TEXT FOR ANALYSIS
┏━━

Summary of Learning to Reason: End-to-End Module Networks for Visual Question Answering

This paper proposes End-to-End Module Networks (N2NMNs). N2NMNs parse a question into subtasks, and picks a relevant module for that subtask. The model learns to both pick a suitable layout of modules to answer the question, and the network parameters for each module.

The N2NMN is more interpretable than Multimodal Compact Bilinear Pooling (MCB) because visualizations are not just generated on the sentence level of the question, but also at the word level. For these word-level visualizations, one can see the module it is paired with (such as find, filter, relocate). Thus, we know what action the model is taking from the module and the object that this action is applied on from the word, such as “find” (module) a “green matte ball” (word). The model picks a layout that applies these modules in some order. So we can visualize what the model is doing at each step, and could see at which step the model went wrong. Alternatively, perhaps the model executed the subproblems flawlessly, which we could determine from the visualizations, but the issue was the layout it chose was bad for the question. With MCB, we do not get these word-level, step-wise visualizations, and there is no interpretable information about the layout nor the modules/subproblems.

┗━━

Saved data entries
┏━━

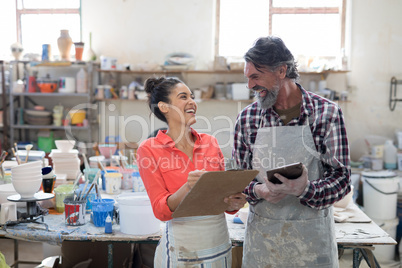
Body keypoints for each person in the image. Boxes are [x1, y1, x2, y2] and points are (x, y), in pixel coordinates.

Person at [233, 36, 351, 267]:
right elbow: (237, 177)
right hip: (264, 240)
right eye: (247, 78)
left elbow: (342, 179)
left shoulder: (326, 114)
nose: (250, 86)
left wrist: (307, 189)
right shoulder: (248, 118)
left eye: (256, 77)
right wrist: (258, 190)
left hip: (312, 238)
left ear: (281, 71)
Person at [136, 77, 246, 267]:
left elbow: (225, 201)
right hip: (182, 247)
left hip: (218, 241)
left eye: (192, 96)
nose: (192, 102)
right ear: (164, 107)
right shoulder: (149, 149)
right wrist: (188, 187)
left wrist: (235, 202)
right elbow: (161, 210)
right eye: (183, 96)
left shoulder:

┗━━

TASK DETAILS
Continue the summary of the End-to-End Module Networks paper from the point where it stops, before the records.

YOUR RESPONSE
The authors use behavior cloning to train the model, which is arguably not necessary, but is used for practical reasons. Behavior cloning provides a good initialization of parameters. In all the paper’s experimental results (for CLEVR, VQA, and SHAPES), the model with policy search after behavior cloning outperformed the model with policy search from scratch. I would argue though, that policy search after behavior cloning does not necessarily outperform a model trained from scratch. One famous example is the unsupervised AlphaGo Zero, which outperforms the supervised AlphaGo. When I think of the multidimensional space for model parameters with respect to the loss function, with behavior cloning, the model parameters have been initialized near a good local extremum. But theoretically, with enough random model parameter initialization trials, the model trained from scratch could end up at a better local extremum than the model initialized with behavior cloning. However, the parameter search space is huge, so it could be impractical in time or cost to try out sufficiently many random initializations.

Fine-tuning with end-to-end training is needed because the expert policy might not be optimal. After using behavior cloning, further training is needed to make the model better at learning suitable layouts.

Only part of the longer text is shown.